- The nonprofit Robert F. Kennedy Human Rights launched an initiative on Oct. 6 to advise employers on how their employees are valued and treated at work, with content and messaging specifically focused on the concept of "workplace dignity."
- The Workplace Dignity initiative, supported by a grant from the philanthropic Tramuto Foundation, will start with a content series published by RFK Human Rights with collaborators such as Harvard University affiliate Donna Hicks and advocacy groups including One Fair Wage and ReadySet, among others, said Jeffrey M. Siminoff, senior VP at RFK Human Rights and leader of Workplace Dignity.
- "The idea was to give organizations and their leaders the tools to actually do something with the things they say they care about," Siminoff told HR Dive. He added that RFK Human Rights is working with an advisory council of organizations in various industries and will launch an additional component of the program, an event series called Voices of Dignity, in 2022.
The initiative is timely, Siminoff said, in part due to the talent market shift created by the pandemic as well as workers' response to that shift.
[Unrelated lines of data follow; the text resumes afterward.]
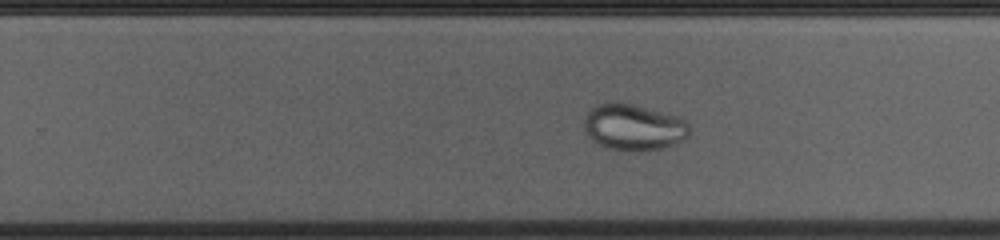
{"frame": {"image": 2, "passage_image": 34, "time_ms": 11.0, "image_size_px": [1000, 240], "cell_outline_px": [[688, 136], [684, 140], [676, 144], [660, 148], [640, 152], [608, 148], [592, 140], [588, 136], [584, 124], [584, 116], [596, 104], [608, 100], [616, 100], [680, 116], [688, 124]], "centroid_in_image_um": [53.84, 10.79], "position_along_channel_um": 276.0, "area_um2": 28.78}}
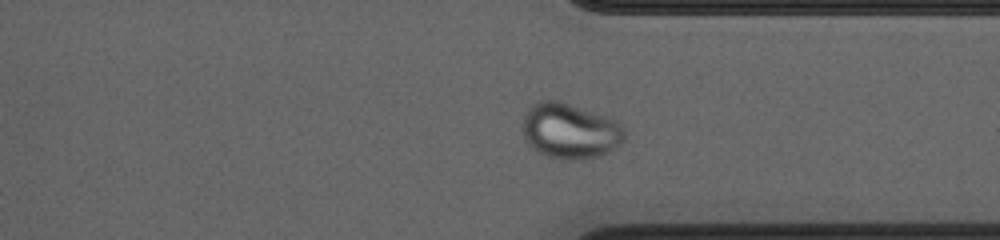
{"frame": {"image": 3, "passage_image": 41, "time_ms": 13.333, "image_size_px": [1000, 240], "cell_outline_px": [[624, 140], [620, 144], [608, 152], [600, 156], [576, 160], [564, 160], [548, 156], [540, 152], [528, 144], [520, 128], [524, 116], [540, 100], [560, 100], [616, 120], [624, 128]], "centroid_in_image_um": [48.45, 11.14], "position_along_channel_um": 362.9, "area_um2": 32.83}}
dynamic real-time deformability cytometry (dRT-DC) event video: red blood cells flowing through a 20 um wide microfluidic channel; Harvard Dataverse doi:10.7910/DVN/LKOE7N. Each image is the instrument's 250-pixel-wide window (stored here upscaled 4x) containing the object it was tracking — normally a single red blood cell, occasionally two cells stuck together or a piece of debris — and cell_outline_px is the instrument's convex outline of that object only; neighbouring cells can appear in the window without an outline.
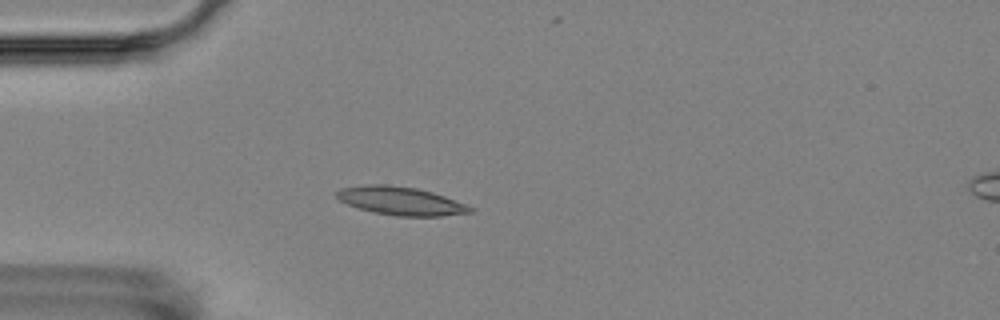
{"species": "Egyptian fruit bat (a non-hibernating species)", "species_latin": "Rousettus aegyptiacus", "temperature_condition": "room temperature", "stored_images_in_passage": 6, "camera_frame_rate_fps": 3000, "um_per_image_px": 0.085, "animal": {"sex": "female"}, "frame": {"image": 1, "passage_image": 4, "time_ms": 3.667, "image_size_px": [1000, 320], "cell_outline_px": [[476, 208], [472, 212], [440, 216], [396, 216], [372, 212], [348, 204], [340, 200], [336, 196], [336, 192], [340, 188], [364, 184], [384, 184], [416, 188], [432, 192], [468, 204]], "centroid_in_image_um": [34.08, 17.07], "position_along_channel_um": 50.9, "area_um2": 22.08}}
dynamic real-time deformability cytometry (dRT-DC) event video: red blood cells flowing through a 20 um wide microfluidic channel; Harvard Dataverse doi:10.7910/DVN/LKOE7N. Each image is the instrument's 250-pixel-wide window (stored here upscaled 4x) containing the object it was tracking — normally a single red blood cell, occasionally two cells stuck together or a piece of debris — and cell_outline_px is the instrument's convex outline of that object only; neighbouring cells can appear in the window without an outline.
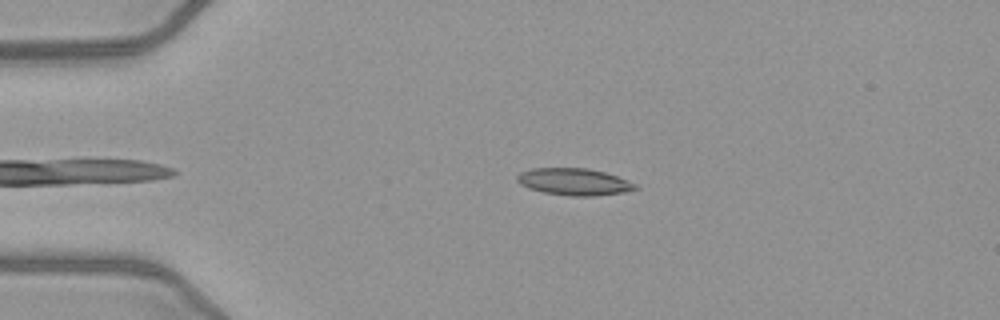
{"species": "common noctule bat (a hibernating species)", "species_latin": "Nyctalus noctula", "temperature_condition": "warm", "stored_images_in_passage": 39, "camera_frame_rate_fps": 3000, "um_per_image_px": 0.085, "animal": {"sex": "female", "body_mass_g": 21.9}, "frame": {"image": 1, "passage_image": 5, "time_ms": 1.333, "image_size_px": [1000, 320], "cell_outline_px": [[640, 188], [624, 192], [596, 196], [572, 196], [544, 192], [528, 188], [520, 184], [516, 180], [516, 176], [520, 172], [532, 168], [588, 168], [604, 172], [628, 180], [636, 184]], "centroid_in_image_um": [48.8, 15.45], "position_along_channel_um": 36.2, "area_um2": 18.61}}
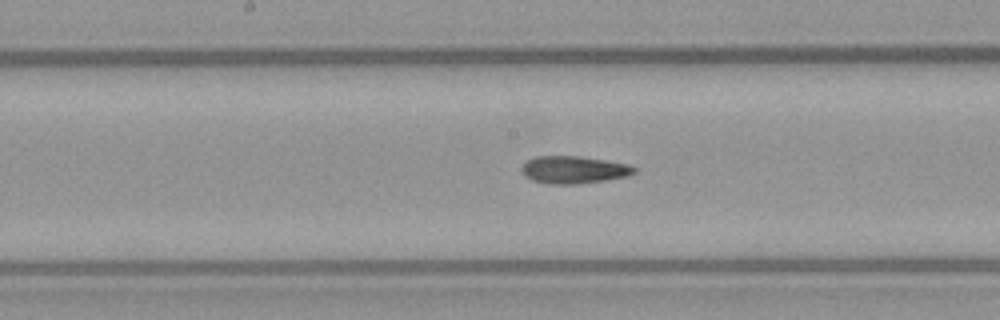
{"frame": {"image": 2, "passage_image": 20, "time_ms": 6.333, "image_size_px": [1000, 320], "cell_outline_px": [[636, 172], [628, 176], [604, 180], [576, 184], [548, 184], [532, 180], [524, 176], [520, 172], [520, 168], [524, 160], [536, 156], [576, 156], [604, 160], [628, 164], [636, 168]], "centroid_in_image_um": [48.69, 14.43], "position_along_channel_um": 199.5, "area_um2": 18.15}}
With U.S. quit rates at record highs in 2021, employers have been tasked with responding to the "great resignation" and the accompanying shuffling of workers' career goals and desires.
Notably, Siminoff said the trend has created an important question for RFK Human Rights; "Is there an awakening occurring with employees where they aren't valued or don't feel they're being heard?"
A number of factors could be leading employees to leave their roles, Siminoff said. Workers may feel employers are not investing in their skills and development, prioritizing their safety or ensuring that they can operate in a diverse and inclusive environment. "When all those things start crashing together, it makes workers feel susceptible to change," he continued. "These changes feel even more crucial in moments like this."
Siminoff said RFK Human Rights believes many employers already focus on the principles of workplace dignity, even if they do not yet have a name for the concept internally or are looking at different components of employee dignity in a compartmentalized manner. "The funny thing is, the concept of dignity is woven into what organizations talk about internally, it's just not really well articulated externally," he said.
Other organizations may talk about dignity in their policies or in lists of company values, "but there isn't a lot of meat, if you will, behind the slogans," Siminoff said. "We're trying to go beyond the slogans."
The initiative builds off recent research by RFK Human Rights, including a 2020 survey conducted in conjunction with Willis Towers Watson that found 81% of employers thought workers were treated with dignity regardless of their job, level or role, though 65% of workers surveyed by the organizations felt similarly. Most employers in the survey said they planned to create a "culture of workplace dignity" within the next three years.
Siminoff said HR professionals can advance workplace dignity in a variety of areas. In recruiting for example, employers might be able to create a more inclusive workplace by expanding talent pools and dropping requirements that obstruct diverse talent, such as college degree requirements or those that exclude people who are in the criminal justice system. Conversations with leaders and managers can encourage these individuals to think differently about how they manage differences among team members, Siminoff continued.
The impact of the pandemic is another element employers need to consider, he added, particularly for those employing large numbers of customer-facing workers. Siminoff discussed a conversation he had with a restaurant industry contact in San Francisco that illustrated that impact.
"One of the things I'm hearing is that people signed up to be bartender or a server, and now they're tasked with extra duties of enforcing protocols, running food to longer distances [and] dealing with mask mandate disputes with customers," Siminoff said. "There's so many things being heaped on folks that it's no longer worth it."